SaaS companies offer software programs to businesses without the need for infrastructure or IT support staff. When choosing a provider, consider service level agreement, system features, hours of availability, and price. Use a procurement process to select a vendor and examine their SLA. Make a list of necessary and helpful features and compare them to the vendor’s proposed solution. Check the time zone and pricing options, which can be fixed or usage-based.
A Software as a Service (SaaS) company sells access to a variety of software programs to businesses and organizations. This method of delivering information technology services is steadily increasing in popularity due to less need for investment in infrastructure, hardware or dedicated IT support staff. There are four elements to consider when trying to choose between SaaS providers: service level agreement, system features, hours of availability, and price.

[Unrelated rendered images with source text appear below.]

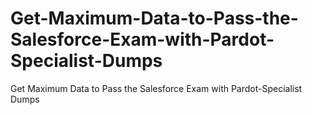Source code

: # Get-Maximum-Data-to-Pass-the-Salesforce-Exam-with-Pardot-Specialist-Dumps
Get Maximum Data to Pass the Salesforce Exam with Pardot-Specialist Dumps
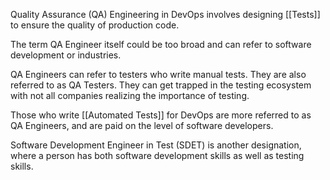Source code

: Quality Assurance (QA) Engineering in DevOps involves designing [[Tests]] to ensure the quality of production code.

The term QA Engineer itself could be too broad and can refer to software development or industries.

QA Engineers can refer to testers who write manual tests. They are also referred to as QA Testers. They can get trapped in the testing ecosystem with not all companies realizing the importance of testing. 

Those who write [[Automated Tests]] for DevOps are more referred to as QA Engineers, and are paid on the level of software developers. 

Software Development Engineer in Test (SDET) is another designation, where a person has both software development skills as well as testing skills.

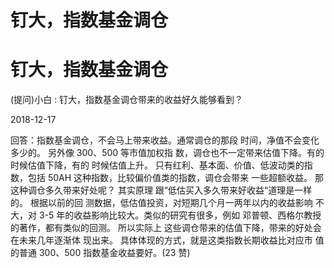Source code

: # 钉大，指数基金调仓

# 钉大，指数基金调仓

(提问)小白 : 钉大，指数基金调仓带来的收益好久能够看到？

2018-12-17

回答：指数基金调仓，不会马上带来收益。通常调仓的那段 时间，净值不会变化多少的。 另外像 300、500 等市值加权指 数，调仓也不一定带来估值下降。有的时候估值下降，有的 时候估值上升。 只有红利、基本面、价值、低波动类的指 数，包括 50AH 这种指数，比较偏价值类的指数，调仓会带来 一些超额收益。 那这种调仓多久带来好处呢？ 其实原理 跟“低估买入多久带来好收益“道理是一样的。 根据以前的回 测数据，低估值投资，对短期几个月一两年以内的收益影响 不大，对 3-5 年的收益影响比较大。类似的研究有很多，例如 邓普顿、西格尔教授的著作，都有类似的回测。 所以实际上 这些调仓带来的估值下降，带来的好处会在未来几年逐渐体 现出来。 具体体现的方式，就是这类指数长期收益比对应市 值的普通 300、500 指数基金收益要好。(23 赞)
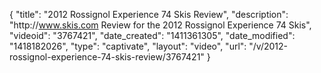 {
    "title": "2012 Rossignol Experience 74 Skis Review",
    "description": "http:\/\/www.skis.com Review for the 2012 Rossignol Experience 74 Skis",
    "videoid": "3767421",
    "date_created": "1411361305",
    "date_modified": "1418182026",
    "type": "captivate",
    "layout": "video",
    "url": "\/v\/2012-rossignol-experience-74-skis-review\/3767421"
}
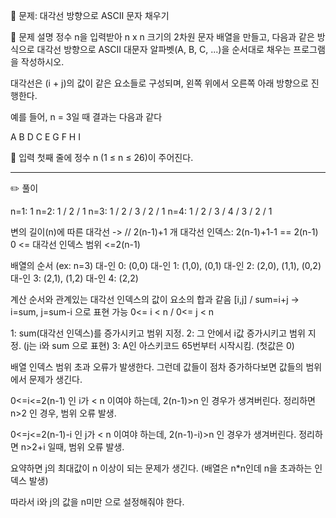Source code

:🧩 문제: 대각선 방향으로 ASCII 문자 채우기

📘 문제 설명
정수 n을 입력받아 n x n 크기의 2차원 문자 배열을 만들고,
다음과 같은 방식으로 대각선 방향으로 ASCII 대문자 알파벳(A, B, C, ...)을 순서대로 채우는 프로그램을 작성하시오.

대각선은 (i + j)의 값이 같은 요소들로 구성되며, 왼쪽 위에서 오른쪽 아래 방향으로 진행한다.

예를 들어, n = 3일 때 결과는 다음과 같다

A B D
C E G
F H I

🧾 입력
첫째 줄에 정수 n (1 ≤ n ≤ 26)이 주어진다.

---

✏️ 풀이

 n=1: 1
 n=2: 1 / 2 / 1
 n=3: 1 / 2 / 3 / 2 / 1
 n=4: 1 / 2 / 3 / 4 / 3 / 2 / 1

 변의 길이(n)에 따른 대각선 -> // 2(n-1)+1 개
 대각선 인덱스: 2(n-1)+1-1  == 2(n-1)
 0 <= 대각선 인덱스 범위 <=2(n-1)

배열의 순서 (ex: n=3)
대-인 0: (0,0)
대-인 1: (1,0), (0,1)
대-인 2: (2,0), (1,1), (0,2)
대-인 3: (2,1), (1,2)
대-인 4: (2,2)

계산 순서와 관계있는 대각선 인덱스의 값이 요소의 합과 같음
 [i,j] /  sum=i+j ->  i=sum,  j=sum-i  으로 표현 가능
 0<= i < n /  0<= j < n

 1: sum(대각선 인덱스)를 증가시키고 범위 지정.
 2: 그 안에서 i값 증가시키고 범위 지정. (j는 i와 sum 으로 표현)
 3: A인 아스키코드 65번부터 시작시킴. (첫값은 0)

 배열 인덱스 범위 초과 오류가 발생한다.
 그런데 값들이 점차 증가하다보면 값들의 범위에서 문제가 생긴다.

 0<=i<=2(n-1) 인 i가 < n 이여야 하는데, 2(n-1)>n 인 경우가 생겨버린다.
 정리하면 n>2 인 경우, 범위 오류 발생.

 0<=j<=2(n-1)-i 인 j가 < n 이여야 하는데, 2(n-1)-i)>n 인 경우가 생겨버린다.
 정리하면 n>2+i 일때, 범위 오류 발생.

 요약하면 j의 최대값이 n 이상이 되는 문제가 생긴다.
 (배열은 n*n인데 n을 초과하는 인덱스 발생)

 따라서 i와 j의 값을 n미만 으로 설정해줘야 한다.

The dollar value and scope of services available from SaaS vendors usually exceed the limits for a standard purchase order. Most companies complete a procurement process, such as a Request for Proposal (RFP) or Request for Information (RFI), to assist in the selection process. From an organizational point of view, these processes force the customer to think seriously about the services required by the SaaS provider. In a standard RFP process, the client provides detailed specifications and allows prospective suppliers to provide a written response for review and selection.
Regardless of the process used, all SaaS vendors will provide a written Service Level Agreement (SLA) where the services to be purchased are described in great detail. Examine the SLA of at least three different companies to gain insight into available options, the vendor’s ability to meet key requirements, and customer service levels. These answers can be quite long-winded, but investing the time and effort is the only way to make an informed and concrete decision.
During a complex software selection process, it’s quite easy to get distracted by all the possibilities. Make a list of all the software features you need and a separate list of features that would be helpful but not essential. Print a separate list for all SaaS vendors and indicate which features are provided in the proposed solution. Ignore all features that are not included in these two lists. This is a great way to make sure your final selection meets your current needs and not just future ones.
Hours of availability are a critical issue when considering different SaaS vendors. Check the time zone information and make sure it is provided in writing. Many companies will offer 24-hour access for a fee. Check what time zone the seller is using to make sure there are no surprises. Remember to consider not only when users will need access to the system but also when jobs will need to run at unusual times.
Pricing options from SaaS vendors can be fixed or usage-based. A fixed price contract is for a specific amount of money for services listed in the SLA. Usage-based pricing is based on transaction volume, number of registered users, or the total monetary value of the business. Review this aspect of the contract in detail and complete an internal analysis to determine which method is the most cost effective.